Thursday, February 16, 2012


I bumbled into the bike industry because I did not want to take part in the destructive economy. I wanted to support games any number of people could play. I wanted to sell and service something I did not need to be ashamed of in any way.

The bike industry in the 1990s proceeded to act pretty shamefully, but they seem to be getting their scruples back now. Some of them, anyway. It's still one of the best games in town. Alternative energy is another one, but it threatens the establishment even more than the idea of a bunch of people happily using bikes for transportation, so it has attracted more sabotage from the established energy economy. Beside that, bicycling offers benefits right now to anyone who will take it up. Those benefits only increase as social and political forces begin to support it rather than neglect or oppose it. It's cheap to start and rewarding to continue.

The work itself does not always tax my ingenuity, so it's a good place to think the kind of big thoughts I've always enjoyed. The money's not great and I will certainly die an agonizing death if I get any kind of serious illness, even a treatable one, but it's a bit of a war effort. I hate that it has to be that way, but humans always test each other's commitment by seeing how willing the other side is to face death and destruction for what they believe.

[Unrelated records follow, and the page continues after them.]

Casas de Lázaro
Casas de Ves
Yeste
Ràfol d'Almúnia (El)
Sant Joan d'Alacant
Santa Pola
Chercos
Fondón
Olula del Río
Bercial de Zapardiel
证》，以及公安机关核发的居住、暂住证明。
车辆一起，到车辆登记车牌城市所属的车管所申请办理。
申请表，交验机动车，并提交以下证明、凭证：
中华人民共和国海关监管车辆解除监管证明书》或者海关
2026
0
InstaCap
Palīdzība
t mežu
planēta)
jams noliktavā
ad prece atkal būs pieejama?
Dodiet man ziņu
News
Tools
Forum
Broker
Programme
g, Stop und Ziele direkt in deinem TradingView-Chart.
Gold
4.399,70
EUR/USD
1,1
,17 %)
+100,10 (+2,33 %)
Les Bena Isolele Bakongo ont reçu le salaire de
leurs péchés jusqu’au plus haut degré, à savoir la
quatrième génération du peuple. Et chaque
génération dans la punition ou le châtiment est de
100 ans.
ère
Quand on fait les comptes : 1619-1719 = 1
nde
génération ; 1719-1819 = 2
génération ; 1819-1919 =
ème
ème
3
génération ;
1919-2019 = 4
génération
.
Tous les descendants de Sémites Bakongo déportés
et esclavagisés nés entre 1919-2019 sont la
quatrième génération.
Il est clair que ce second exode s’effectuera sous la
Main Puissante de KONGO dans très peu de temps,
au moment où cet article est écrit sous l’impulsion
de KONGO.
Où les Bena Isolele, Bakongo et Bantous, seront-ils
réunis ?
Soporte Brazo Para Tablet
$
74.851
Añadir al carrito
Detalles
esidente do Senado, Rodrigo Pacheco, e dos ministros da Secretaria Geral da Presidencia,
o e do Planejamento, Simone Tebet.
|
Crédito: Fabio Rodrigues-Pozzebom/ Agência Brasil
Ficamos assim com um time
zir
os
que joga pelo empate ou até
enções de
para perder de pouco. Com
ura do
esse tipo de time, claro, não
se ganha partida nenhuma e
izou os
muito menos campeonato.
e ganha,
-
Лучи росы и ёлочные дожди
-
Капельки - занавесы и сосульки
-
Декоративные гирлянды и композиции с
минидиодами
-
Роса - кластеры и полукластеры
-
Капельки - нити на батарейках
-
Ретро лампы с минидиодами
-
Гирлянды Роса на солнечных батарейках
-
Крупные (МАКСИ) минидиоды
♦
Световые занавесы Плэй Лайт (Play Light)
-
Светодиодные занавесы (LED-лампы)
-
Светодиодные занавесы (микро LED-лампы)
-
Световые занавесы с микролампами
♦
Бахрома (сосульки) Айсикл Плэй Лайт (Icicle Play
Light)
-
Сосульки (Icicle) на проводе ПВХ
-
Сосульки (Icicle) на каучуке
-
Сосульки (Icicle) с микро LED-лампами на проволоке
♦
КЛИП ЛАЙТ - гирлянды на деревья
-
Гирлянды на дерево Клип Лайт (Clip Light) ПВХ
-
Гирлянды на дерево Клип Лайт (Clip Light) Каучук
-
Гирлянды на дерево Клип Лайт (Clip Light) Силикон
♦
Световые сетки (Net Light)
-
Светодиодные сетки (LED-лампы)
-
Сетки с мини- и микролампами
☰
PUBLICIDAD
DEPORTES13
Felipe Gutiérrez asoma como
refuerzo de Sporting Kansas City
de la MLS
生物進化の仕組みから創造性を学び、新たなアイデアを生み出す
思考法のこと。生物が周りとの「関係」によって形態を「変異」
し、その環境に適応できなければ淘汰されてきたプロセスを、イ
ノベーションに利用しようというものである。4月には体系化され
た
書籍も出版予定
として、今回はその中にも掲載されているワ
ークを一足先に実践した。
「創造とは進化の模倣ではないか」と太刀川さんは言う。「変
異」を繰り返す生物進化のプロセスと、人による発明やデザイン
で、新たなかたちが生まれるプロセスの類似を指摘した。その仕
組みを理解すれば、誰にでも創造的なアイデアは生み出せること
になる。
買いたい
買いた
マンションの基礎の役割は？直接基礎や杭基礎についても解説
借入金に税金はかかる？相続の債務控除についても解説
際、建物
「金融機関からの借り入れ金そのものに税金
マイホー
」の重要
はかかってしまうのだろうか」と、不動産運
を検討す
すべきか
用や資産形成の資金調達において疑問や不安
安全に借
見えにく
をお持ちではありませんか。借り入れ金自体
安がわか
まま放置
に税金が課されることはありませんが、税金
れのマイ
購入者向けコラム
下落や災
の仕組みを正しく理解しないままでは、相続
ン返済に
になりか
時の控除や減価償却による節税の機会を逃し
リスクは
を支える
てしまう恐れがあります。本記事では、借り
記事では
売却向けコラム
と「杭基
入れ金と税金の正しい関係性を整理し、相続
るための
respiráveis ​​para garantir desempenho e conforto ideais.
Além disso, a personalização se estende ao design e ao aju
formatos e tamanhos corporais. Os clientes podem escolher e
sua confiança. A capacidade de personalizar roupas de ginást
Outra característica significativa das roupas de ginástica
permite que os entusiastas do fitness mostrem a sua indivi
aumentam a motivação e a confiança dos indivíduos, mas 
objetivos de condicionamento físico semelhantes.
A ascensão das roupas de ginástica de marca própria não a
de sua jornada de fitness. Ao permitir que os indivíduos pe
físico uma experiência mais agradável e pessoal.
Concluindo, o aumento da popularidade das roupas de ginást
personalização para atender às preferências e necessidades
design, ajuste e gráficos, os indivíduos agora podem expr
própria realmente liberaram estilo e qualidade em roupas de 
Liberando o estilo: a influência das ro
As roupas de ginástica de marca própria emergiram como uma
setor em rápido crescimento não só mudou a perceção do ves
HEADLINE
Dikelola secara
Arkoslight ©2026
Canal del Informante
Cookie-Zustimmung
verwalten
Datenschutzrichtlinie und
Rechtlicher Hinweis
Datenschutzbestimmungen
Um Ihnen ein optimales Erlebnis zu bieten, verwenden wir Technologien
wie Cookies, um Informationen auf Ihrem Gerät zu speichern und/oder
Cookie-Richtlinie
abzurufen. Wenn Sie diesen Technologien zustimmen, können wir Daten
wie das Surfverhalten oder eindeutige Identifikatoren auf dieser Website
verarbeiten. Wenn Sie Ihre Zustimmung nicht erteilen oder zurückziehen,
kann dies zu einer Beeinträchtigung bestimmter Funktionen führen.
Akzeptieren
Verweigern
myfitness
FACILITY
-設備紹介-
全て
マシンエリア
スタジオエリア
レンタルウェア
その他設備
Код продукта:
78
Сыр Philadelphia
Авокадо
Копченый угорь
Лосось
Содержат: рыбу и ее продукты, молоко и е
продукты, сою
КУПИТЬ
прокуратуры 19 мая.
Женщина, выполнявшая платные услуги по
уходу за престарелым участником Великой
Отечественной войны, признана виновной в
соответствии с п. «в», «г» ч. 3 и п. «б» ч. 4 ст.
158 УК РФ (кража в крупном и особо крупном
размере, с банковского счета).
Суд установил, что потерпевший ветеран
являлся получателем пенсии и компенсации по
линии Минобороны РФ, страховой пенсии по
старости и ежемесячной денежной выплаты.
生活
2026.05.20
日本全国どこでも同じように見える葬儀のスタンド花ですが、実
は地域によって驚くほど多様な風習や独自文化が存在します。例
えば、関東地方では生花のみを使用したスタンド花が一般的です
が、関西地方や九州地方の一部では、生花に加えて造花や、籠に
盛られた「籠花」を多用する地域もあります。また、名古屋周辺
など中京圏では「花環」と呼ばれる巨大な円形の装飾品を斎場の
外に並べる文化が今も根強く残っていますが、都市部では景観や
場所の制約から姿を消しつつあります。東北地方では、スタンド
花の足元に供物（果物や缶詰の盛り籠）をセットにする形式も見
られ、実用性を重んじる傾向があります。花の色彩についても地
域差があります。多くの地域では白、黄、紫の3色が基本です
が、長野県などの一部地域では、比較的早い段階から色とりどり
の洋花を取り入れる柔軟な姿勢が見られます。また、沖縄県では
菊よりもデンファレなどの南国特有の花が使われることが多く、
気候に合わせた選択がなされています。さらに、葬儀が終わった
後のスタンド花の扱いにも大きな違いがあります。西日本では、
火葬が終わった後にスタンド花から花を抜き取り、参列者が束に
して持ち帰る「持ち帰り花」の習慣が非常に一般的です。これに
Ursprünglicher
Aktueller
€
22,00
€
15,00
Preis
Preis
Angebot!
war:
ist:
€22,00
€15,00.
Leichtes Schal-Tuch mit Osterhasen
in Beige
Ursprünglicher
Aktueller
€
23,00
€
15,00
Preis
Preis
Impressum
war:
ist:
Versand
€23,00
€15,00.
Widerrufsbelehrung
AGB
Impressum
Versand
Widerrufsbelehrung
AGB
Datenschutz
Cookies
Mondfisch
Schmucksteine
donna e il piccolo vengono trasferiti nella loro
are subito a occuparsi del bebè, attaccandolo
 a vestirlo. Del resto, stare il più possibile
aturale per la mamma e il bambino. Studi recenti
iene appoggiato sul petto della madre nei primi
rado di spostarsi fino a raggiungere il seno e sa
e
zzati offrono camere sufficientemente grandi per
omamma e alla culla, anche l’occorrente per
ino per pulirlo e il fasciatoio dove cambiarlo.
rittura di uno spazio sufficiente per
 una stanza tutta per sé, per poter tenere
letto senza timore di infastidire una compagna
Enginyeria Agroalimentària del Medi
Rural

War is the wrong metaphor. It's a long non-violent life by example in a world where coercion has been the norm for centuries. "Do it or I'll hurt you. Do it or I'll kill you," have been accepted arguments throughout human existence. How often has someone advised you to stop doing something if you know what's good for you? Yet you still see recruiting ads for the armed forces. Talk about something that might not be good for you!

"That's different," the argument goes. "You're serving a higher purpose." So trying to make the world a better place to ride a bike isn't a higher purpose? You're more likely to do that by promoting the idea that niceness is better than fierceness and by working on fun, durable equipment and holistic traffic planning than by saber rattling and cranking up the paranoia. Not to say that we don't, regrettably, still need sabers and people to carry them, for the moment. But view that as a small (and hopefully shrinking) aspect of the whole equation.

I wanted to live in a world where every traveler was a good guest who found a warm welcome. I still do.


kfg said...

"I bumbled into the bike industry because . . ."
Yeah, pretty much.

"The bike industry in the 1990s proceeded to act pretty shamefully . . ."
I saw it coming and bailed, I'm afraid. It didn't help that the only pro shop (Ben Serotta's under new management)in the area decided not to take me on because I was "over qualified."


" . . .but they seem to be getting their scruples back now."

I've been thinking about getting back in as a simple/city bike specialist now that those are becoming popular again, but then I think some more and think not.

" . . .it has attracted more sabotage . . ."
Weeeell, less sabotage than "co-opting." Maybe I'm splitting hairs, but you can get all the solar and biofuel you want on the open retail market.

My favorite biofuel is called "Gouda."

"I will certainly die an agonizing death if I get any kind of serious illness . . ."
People ask me what I'll do if I get sick.
"Die," is the (obvious) answer. From their reactions you'd think the idea had never occurred to them.

But after all, dieing is easy; pleasing customers is hard.

cafiend said...

There's a thriving bike culture and business outside the visible retail sector. It might serve to keep the industry honest. Independent mechanics and fabricators will keep making and recommending simple bikes for as long as we can buy or scrounge parts. For now I lazily take advantage of my industry connection while making a nuisance of myself by harping at them about disposable crap that punishes customers for their trust.